The suit, originally filed by FICO in 2006 against credit bureaus Experian, Equifax and TransUnion -- in addition to VantageScore Solutions, the three bureaus' credit scoring joint venture -- accused the defendants of several claims, including false advertising, violating antitrust laws and trademark infringement. (Equifax was dismissed from the case in 2008.) Many of the claims were thrown out by the judge in July. The trial ended in November, with a Minneapolis jury ruling that FICO's competitors may continue to use their own numerical score ranges for their credit scoring products.
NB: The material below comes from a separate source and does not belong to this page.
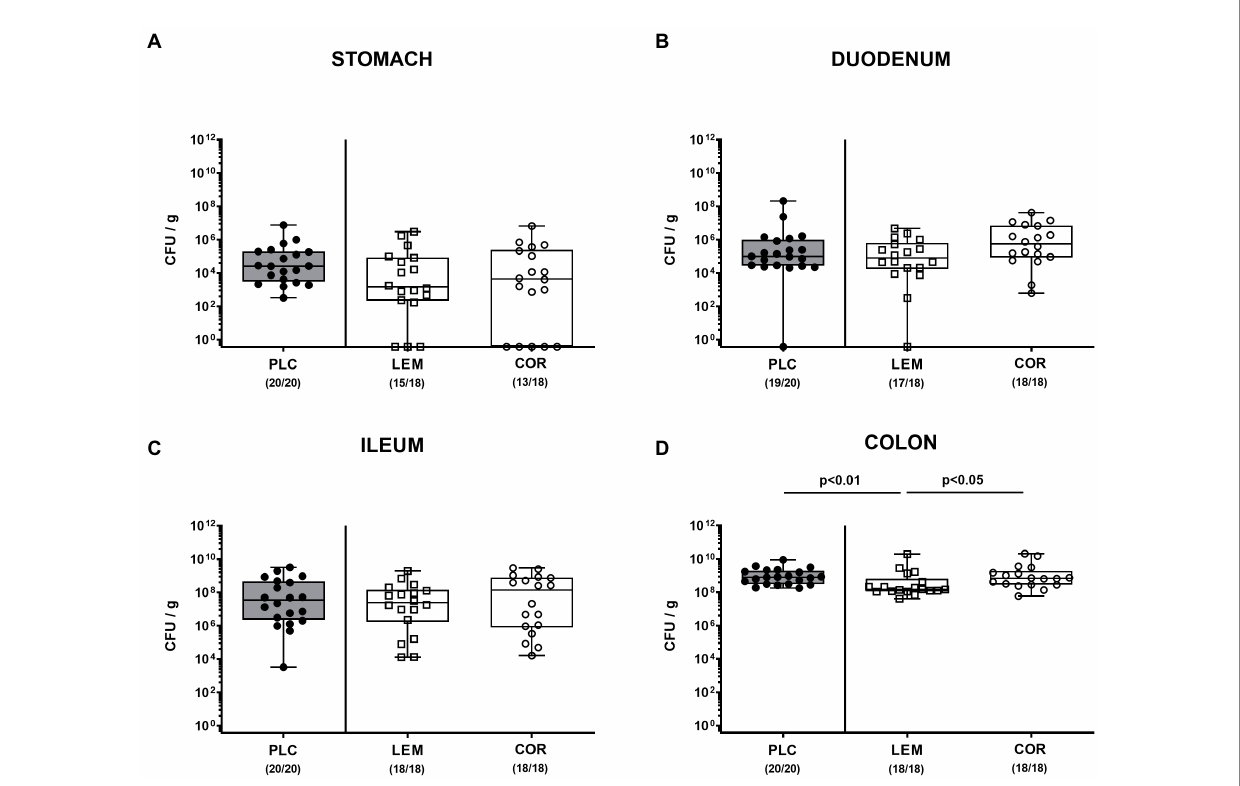
FIGURE 1 Gastrointestinal C. jejuni colonization following prophylactic oral application of lemon or coriander essential oil to infected IL-10 − / − mice. SAB IL-10 − / − mice were obtained as described in methods and subjected to prophylactic lemon (LEM; white squares) or coriander (COR; white circles) essential oil via the drinking water ( ad libitum ) starting 7 days prior infection. Placebo (PLC; black circles) control animals received tap water only. On days 0 and 1, mice were then perorally infected with C. jejuni strain 81–176 by gavage. The C. jejuni numbers (colony forming units per gram; CFU/g) were assessed in distinct gastrointestinal luminal samples from the (A) stomach, (B) duodenum, (C) ileum, and (D) colon taken following sacrifice of mice at day 6 post-infection. Box plots (indicating the 25th and 75th percentiles), whiskers (indicating the minimum and maximum values), medians (black bar inside box) and numbers of culture-positive mice out of the total number of analyzed animals (in parentheses) are shown. Significance levels ( p values) were calculated by the Kruskal–Wallis test with Dunn’s post-correction using pooled data from four independent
VantageScore CEO Barrett Burns said the decision would help quell the fears of some bankers who didn't want to do business with VantageScore until they knew whether the company was going to have to change its 501 to 990 score range. "It signals to the marketplace that we're alive and well and doing business and moving forward and that if a lender had a hesitation about us, they don't need to hesitate," Burns said.

In a statement, FICO spokesman Stephen Astle confirms the company's plan to appeal. "The defendants have not been held accountable for copying what it took FICO 20 years to build, and consumers will continue to be victims of big budget ad campaigns that trick them into buying knock-off scores." Fair Isaac has argued that having multiple credit scores using three-digit ranges is confusing to consumers. The majority of consumer lending decisions continue to involve the FICO score.

It's hard to know whether VantageScore has been successful in its quest to take market share from FICO. The venture says it doesn't track sales figures and claims its VantageScore is used by eight of the top 25 financial institutions as well as eight of the top 10 credit card issuers. FICO claims its clients include two-thirds of the top 100 world banks, 90 of the 100 largest U.S. financial institutions and all 100 of the largest U.S. credit card issuers. The same financial institutions may purchase both credit scores.

FICO recently reported that net income for its fiscal second quarter was $13 million, or 28 cents per share -- a nearly 27 percent drop from the second quarter 2009 net income of $17.7 million.

The company's revenue over the same period declined nearly 10 percent to $143.7 million. Revenue in the scoring segment was down 5 percent -- to $42.5 million. In a press release on earnings day, CEO Mark Greene blamed "poor sales execution" for the tough quarter.

FICO shares closed Wednesday at $22.58 -- up 1.8 percent.